PCA will calculate the eigenvector corresponding to the largest eigenvalue of the covariance matrix. These PCA features will help us explain the greatest proportion of the variability in the dataset.
#Conduct PCA on the training dataset
pca <- prcomp(uscrime_data[-16], scale=TRUE)
# create coloring label
class.color <- c(rep(2,100),rep(3,100))
plot(pca$x, col = class.color, main = 'Samples on their new axis representing orthogonal features')
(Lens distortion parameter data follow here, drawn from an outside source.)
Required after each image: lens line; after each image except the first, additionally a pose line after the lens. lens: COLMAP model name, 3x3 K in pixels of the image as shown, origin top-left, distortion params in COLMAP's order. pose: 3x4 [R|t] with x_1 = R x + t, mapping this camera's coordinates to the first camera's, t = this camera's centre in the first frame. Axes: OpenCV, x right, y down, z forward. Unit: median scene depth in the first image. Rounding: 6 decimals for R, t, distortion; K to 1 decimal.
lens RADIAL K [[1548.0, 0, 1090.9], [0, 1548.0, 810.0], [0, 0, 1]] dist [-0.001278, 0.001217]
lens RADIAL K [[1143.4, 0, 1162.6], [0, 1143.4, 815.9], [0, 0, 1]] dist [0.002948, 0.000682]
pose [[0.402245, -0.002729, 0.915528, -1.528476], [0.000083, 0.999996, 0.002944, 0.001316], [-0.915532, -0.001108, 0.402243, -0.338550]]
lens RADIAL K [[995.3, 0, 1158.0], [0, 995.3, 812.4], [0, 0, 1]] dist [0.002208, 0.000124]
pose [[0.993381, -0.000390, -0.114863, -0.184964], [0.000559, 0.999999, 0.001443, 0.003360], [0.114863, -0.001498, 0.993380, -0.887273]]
Based on our result we can see that with the orthogonal representation it significantly reduces the multicolineairty of these features, which will make up a majority of the variance for the dataset. Let’s determine how much variance is explained by our principal component features.
# calculate the variance explained by the PCs in percent
variance.total <- sum(pca$sdev^2)
variance.explained <- pca$sdev^2 / variance.total * 100
print(variance.explained)
## [1] 40.1263510 18.6789802 13.3662956 7.7480520 6.3886598 3.6879593
## [7] 2.1454579 2.0493418 1.5677019 1.3325395 1.1712360 0.8546007
## [13] 0.4622779 0.3897851 0.0307611
From our findings we can see that over 50% of the variance can be explained by the first 5 PCA features from the result. Let’s use these to now construct a new lm_model to use the first 5 features and see how this impacts our performance results.
#number of PCs we want to test = k
k = 5
#we now combine PCs 1:k with the crime data from our original data set
pca_crimedata <- cbind(pca$x[,1:k],uscrime_data[,16])
lm_model <- lm(V6~., data = as.data.frame(pca_crimedata))
summary(lm_model)
##
## Call:
## lm(formula = V6 ~ ., data = as.data.frame(pca_crimedata))
##
## Residuals:
## Min 1Q Median 3Q Max
## -420.79 -185.01 12.21 146.24 447.86
##
## Coefficients:
## Estimate Std. Error t value Pr(>|t|)
## (Intercept) 905.09 35.59 25.428 < 2e-16 ***
## PC1 65.22 14.67 4.447 6.51e-05 ***
## PC2 -70.08 21.49 -3.261 0.00224 **
## PC3 25.19 25.41 0.992 0.32725
## PC4 69.45 33.37 2.081 0.04374 *
## PC5 -229.04 36.75 -6.232 2.02e-07 ***
## ---
## Signif. codes: 0 '***' 0.001 '**' 0.01 '*' 0.05 '.' 0.1 ' ' 1
##
## Residual standard error: 244 on 41 degrees of freedom
## Multiple R-squared: 0.6452, Adjusted R-squared: 0.6019
## F-statistic: 14.91 on 5 and 41 DF, p-value: 2.446e-08
We can see compared to last week’s results that we get a lower adjusted R2 value of 0.62. However since the difference is insignificant we can conclude that the model performs just as well with a reduced feature set. In production setting this can be very useful, espiecially for reducing training time!
#now we will run the predict function on our test dataset to determine the performance of the model
test_data <- data.frame(M= 14.0, So = 0, Ed = 10.0, Po1 = 12.0, Po2 = 15.5,
LF = 0.640, M.F = 94.0, Pop = 150, NW = 1.1, U1 = 0.120, U2 = 3.6, Wealth = 3200, Ineq = 20.1, Prob = 0.040,Time = 39.0)
pred_df <- data.frame(predict(pca, test_data))
pred <- predict(lm_model, pred_df)
We can conclude our model produces nearly the same accuracy at a fraction of the cost as the observed value is very close with that we determined in exercise 8.2!